Por: Pablo Felipe
La división de la vida en capítulos me parece terrorífica. Una noción del tiempo dividida por fascículos; pequeñas y grandes porciones de momentos, pisos, ciudades y personas que nos ayuden a darle un sentido y orden a nuestra vida. Hay algo de cinismo y mucho de necesidad de control en estas barreras mentales que nos legitiman a dejar personas atrás. Vínculos que, pese a haber significado mucho en algún momento, ahora nos vemos en la potestad de ignorar: –ya no preguntamos por aquel amigo que se la lió o el jefe que le puteaba– sus aspiraciones, barridas debajo de una alfombra de vergüenza. De alguna manera, nos permitimos el lujo de almacenarlos en ese archivador mental, un baúl de los recuerdos cubierto de polvo que no tocamos por miedo; una reacción alérgica que no es más que enfrentarnos a lo que éramos cuando habitábamos esos fragmentos de nuestra vida.

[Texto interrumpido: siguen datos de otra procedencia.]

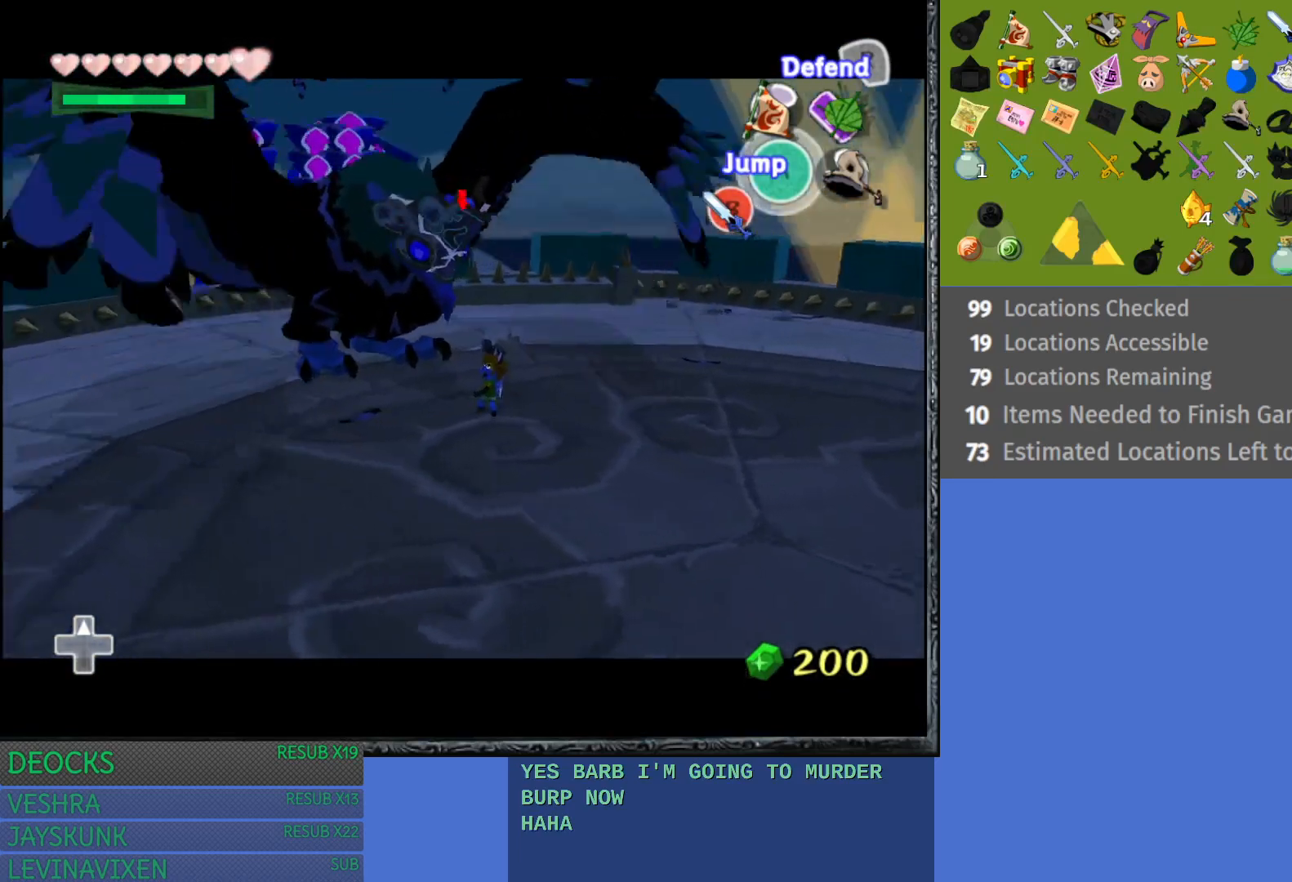
{"buttons": ["L1"], "left_stick": "right", "right_stick": "center", "events": [[250, "CROSS", "up"], [450, "left_stick", "right"]]}
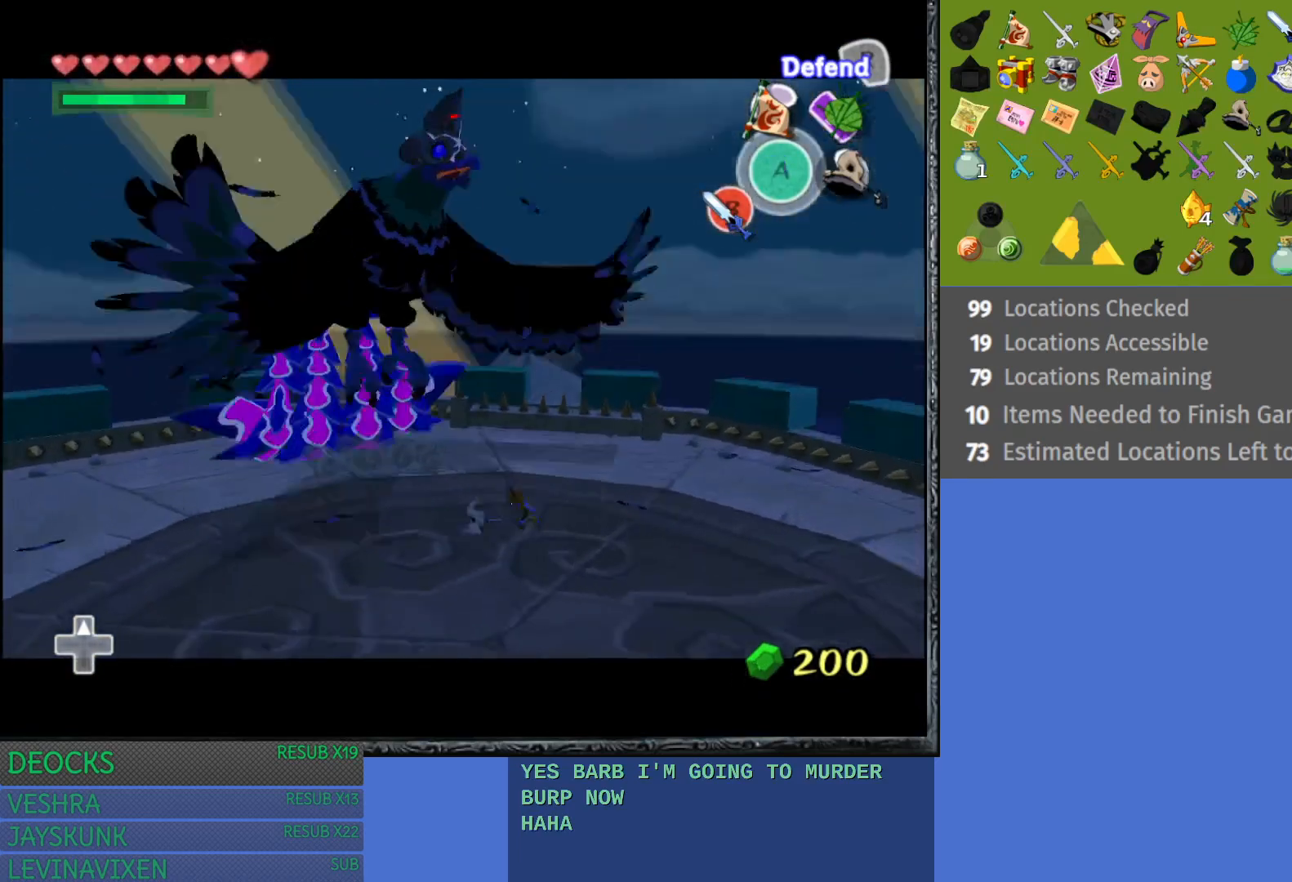
{"buttons": ["L1"], "left_stick": "up-right", "right_stick": "center", "events": [[233, "left_stick", "up-right"]]}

Pienso que esa vergüenza viene ligada al miedo de poder haberlo hecho mejor, resultando en envidia. Sin ir más lejos, llevo dos años sin ver al que fue un pilar fundamental durante media vida, y nada me jodería más que me contara que, en lugar de seguir el capítulo que está en mi cabeza (echarse novie, tener una casa y seguir con el doctorado), se haya vuelto a España, después de haber viajado por el mundo buscando curro, hecho un tatuaje en la espalda y un piercing en el pezón a juego.
De la misma manera, esta envidia se vuelve motor de cambio. Pienso que los capítulos vitales no dejan de ser excusas que nos lanzan a ser la persona a la que aspiramos. Nos motivan a mandar un mensaje que lleva en borradores medio año, cambiar de curro o dejar el gimnasio por quinta vez este año.
Si pienso un rato en estas barreras, todo me lleva a pensar que la mayoría de ellos terminan en tragedia. Y no me refiero únicamente a la muerte de un ser querido o a terminar una relación importante. Me refiero a la ilusión de un hijo que se independiza en contraste con el desolador sentimiento de un padre que ya no volverá a despertar a su hijo para ir a la universidad. La esperanza en el futuro contra la cáscara de una vida que ya no existe.
Jamás lloré tanto como cuando me dejó tirado en aquel soportal, o cuando ese taxi me recogió de mi residencia de Holanda de vuelta a la realidad. Y en medio de la vorágine de tristeza, cuando diviso el borde del precipicio que es el final de un capítulo y solo veo negrura, me encuentro a mi mismo reptando en el fango del tiempo. Removiendo entre ese amasijo de decisiones, me doy cuenta de que no hay un manual para cerrar capítulos, ni certezas absolutas que iluminen el camino. Solo queda seguir adelante con la esperanza de que en esa negrura, en ese abismo que tanto tememos, también habita la posibilidad de algo nuevo: un terreno fértil para reconstruirnos. Quizá nunca se trata de olvidar, sino de aprender a caminar con las cicatrices, con la incertidumbre de lo que viene y la certeza de lo que dejamos atrás.